PROBLEM TO SOLVE: Reproduce only this stretch of the listing below: from the line with "2021-09-21, people_vaccinated: 42840 -> 46810" through the line with "Maxflux, cpd10516: 36 -> 26", exactly as written, with pictures excluded.

BEGIN INPUT DATA

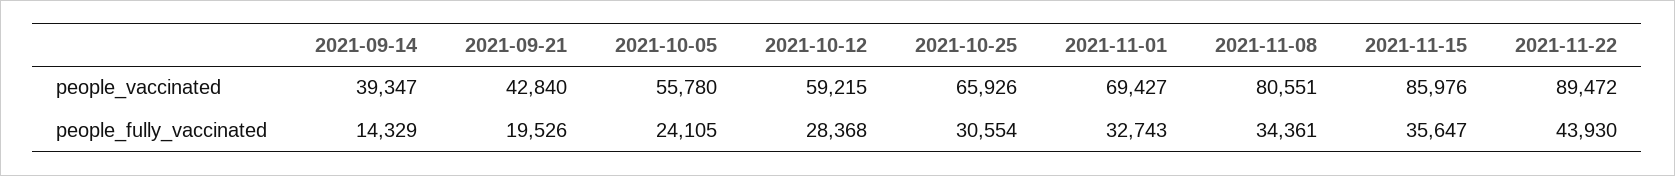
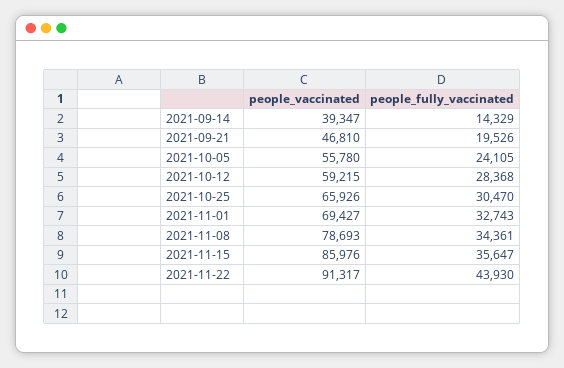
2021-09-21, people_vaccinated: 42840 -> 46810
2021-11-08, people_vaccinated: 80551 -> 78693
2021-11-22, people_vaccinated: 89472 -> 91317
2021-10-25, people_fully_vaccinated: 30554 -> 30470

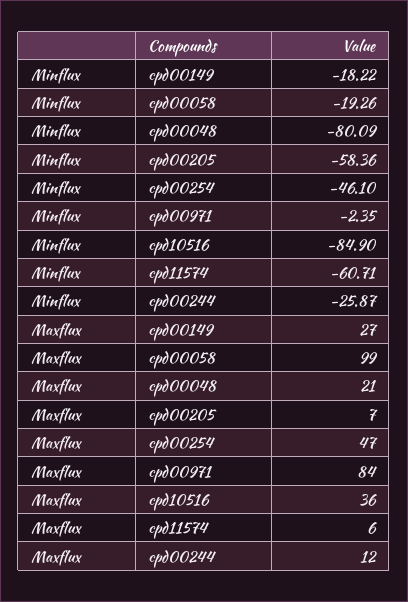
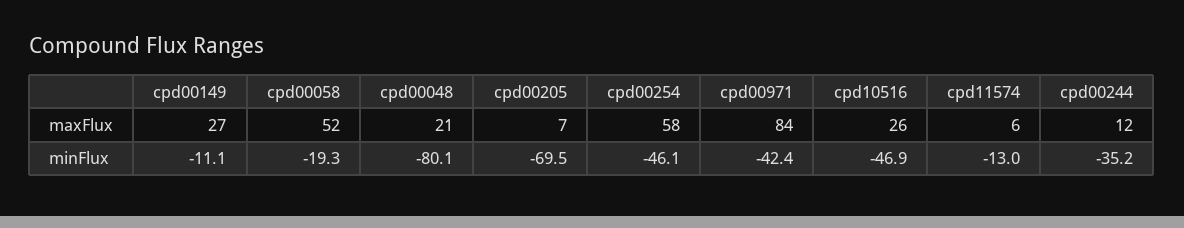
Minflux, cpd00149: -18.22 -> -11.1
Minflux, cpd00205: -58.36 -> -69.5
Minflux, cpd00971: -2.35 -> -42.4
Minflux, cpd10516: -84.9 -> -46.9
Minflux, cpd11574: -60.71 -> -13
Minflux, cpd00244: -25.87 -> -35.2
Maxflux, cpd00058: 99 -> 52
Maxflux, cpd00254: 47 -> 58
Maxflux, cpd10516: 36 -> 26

END INPUT DATA
BEGIN INPUT DATA

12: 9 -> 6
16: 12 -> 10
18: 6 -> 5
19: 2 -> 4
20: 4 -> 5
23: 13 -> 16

END INPUT DATA
BEGIN INPUT DATA

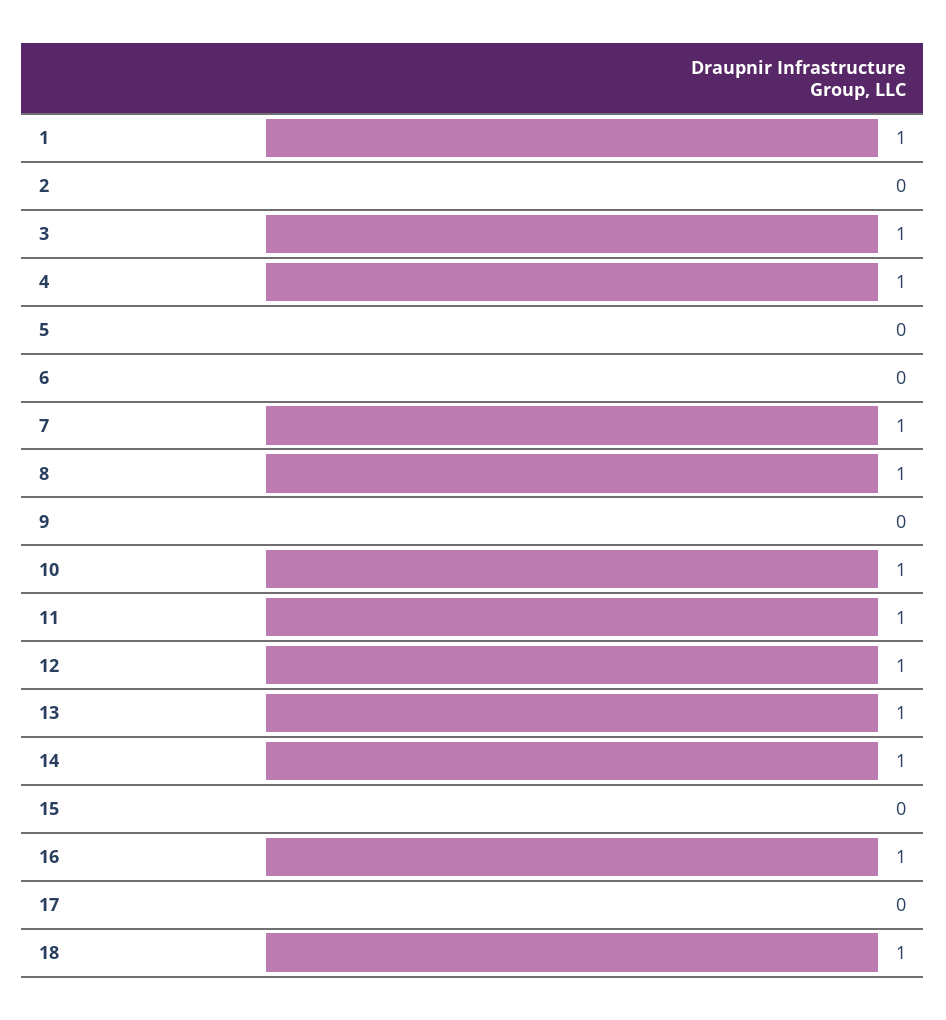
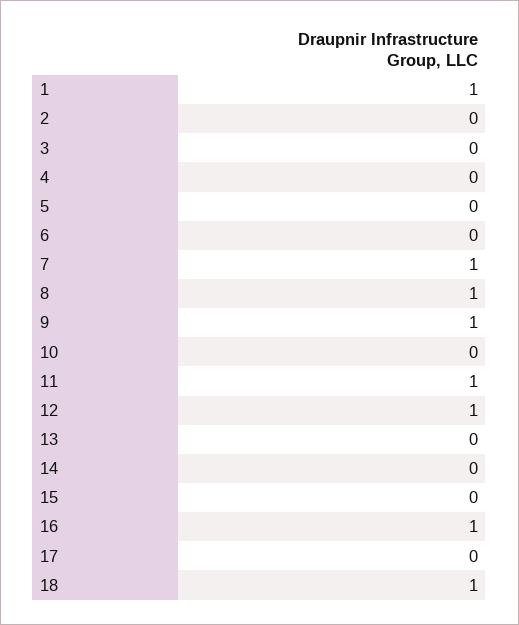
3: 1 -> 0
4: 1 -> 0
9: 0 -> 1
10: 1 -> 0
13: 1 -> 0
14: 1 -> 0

END INPUT DATA

EXPECTED ANSWER:
2021-09-21, people_vaccinated: 42840 -> 46810
2021-11-08, people_vaccinated: 80551 -> 78693
2021-11-22, people_vaccinated: 89472 -> 91317
2021-10-25, people_fully_vaccinated: 30554 -> 30470

Minflux, cpd00149: -18.22 -> -11.1
Minflux, cpd00205: -58.36 -> -69.5
Minflux, cpd00971: -2.35 -> -42.4
Minflux, cpd10516: -84.9 -> -46.9
Minflux, cpd11574: -60.71 -> -13
Minflux, cpd00244: -25.87 -> -35.2
Maxflux, cpd00058: 99 -> 52
Maxflux, cpd00254: 47 -> 58
Maxflux, cpd10516: 36 -> 26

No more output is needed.